Técnicas longe de ser acessadas pelo SUS
Modalidades como Radioterapia Estereotáxica Corpórea e Radioterapia de intensidade modulada (IMRT), por exemplo, estão longe de ser uma realidade no SUS. Por sua vez, na Saúde Suplementar, a boa notícia foi a decisão anunciada nesse mês de agosto, pela Agência Nacional de Saúde Suplementar (ANS) de incorporação de radioterapia de intensidade modulada (IMRT) para tratamento de neoplasias de tórax (câncer de pulmão, mediastino e esôfago). Já a Radioterapia Estereotáxica Corpórea, assim como no SUS, também não está inclusa no Rol da ANS.

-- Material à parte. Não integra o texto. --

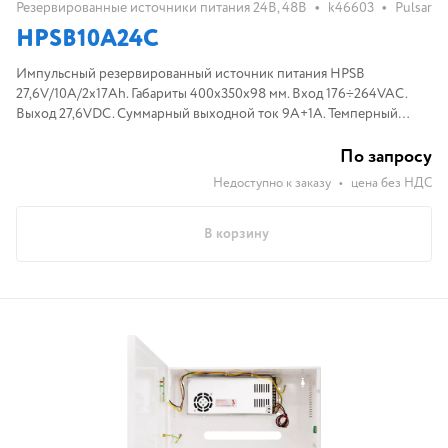
•
•
Резервированные источники питания 24В, 48В
k46603
Pulsar
HPSB10A24C
Импульсный резервированный источник питания HPSB
27,6V/10A/2x17Ah. Габариты 400x350x98 мм. Вход 176÷264VAC.
Выход 27,6VDC. Суммарный выходной ток 9A+1A. Темперный
контакт 1xNC. Установка АКБ 2x17Aч.
По запросу
Недоступно к заказу
•
цена без НДС
В корзину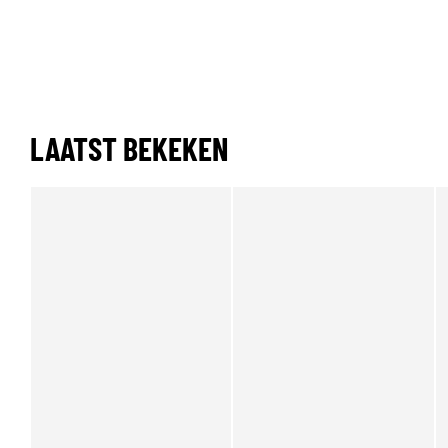
LAATST BEKEKEN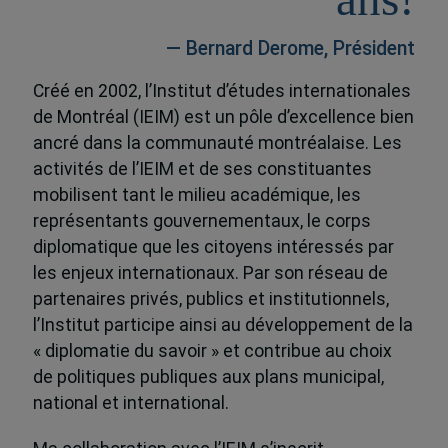
— Bernard Derome, Président
Créé en 2002, l’Institut d’études internationales
de Montréal (IEIM) est un pôle d’excellence bien
ancré dans la communauté montréalaise. Les
activités de l’IEIM et de ses constituantes
mobilisent tant le milieu académique, les
représentants gouvernementaux, le corps
diplomatique que les citoyens intéressés par
les enjeux internationaux. Par son réseau de
partenaires privés, publics et institutionnels,
l’Institut participe ainsi au développement de la
« diplomatie du savoir » et contribue au choix
de politiques publiques aux plans municipal,
national et international.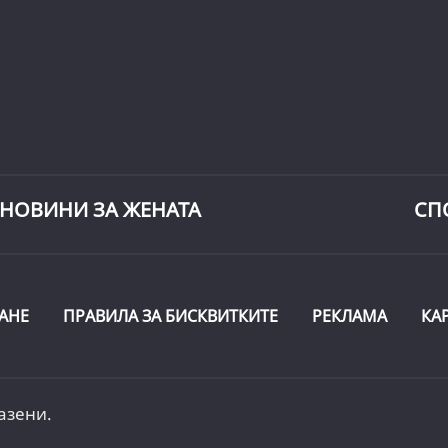
НОВИНИ ЗА ЖЕНАТА
СП
АНЕ
ПРАВИЛА ЗА БИСКВИТКИТЕ
РЕКЛАМА
КА
азени.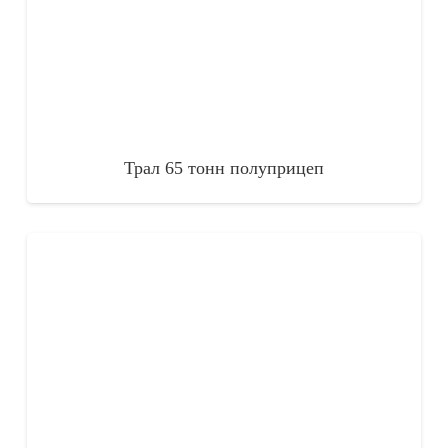
Трал 65 тонн полуприцеп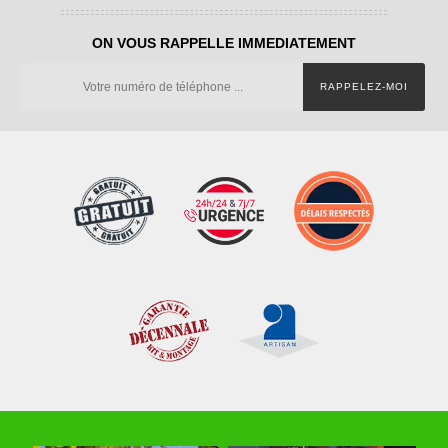
ON VOUS RAPPELLE IMMEDIATEMENT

A nota técnica de recomendação da ANS para a radioterapia de IMRT apontou que o uso amplo e consolidado desta técnica, assim como seus benefícios para redução da toxicidade de curto e longo prazo relacionada à radiação, foi francamente corroborado por especialistas e outros interessados, que reforçam a importância da incorporação de uma técnica mais segura para o paciente e da ampliação das opções de radioterapia disponíveis no Rol. Antes desta decisão, a radioterapia de IMRT estava no rol de procedimentos da agência apenas para tumores de cabeça e pescoço.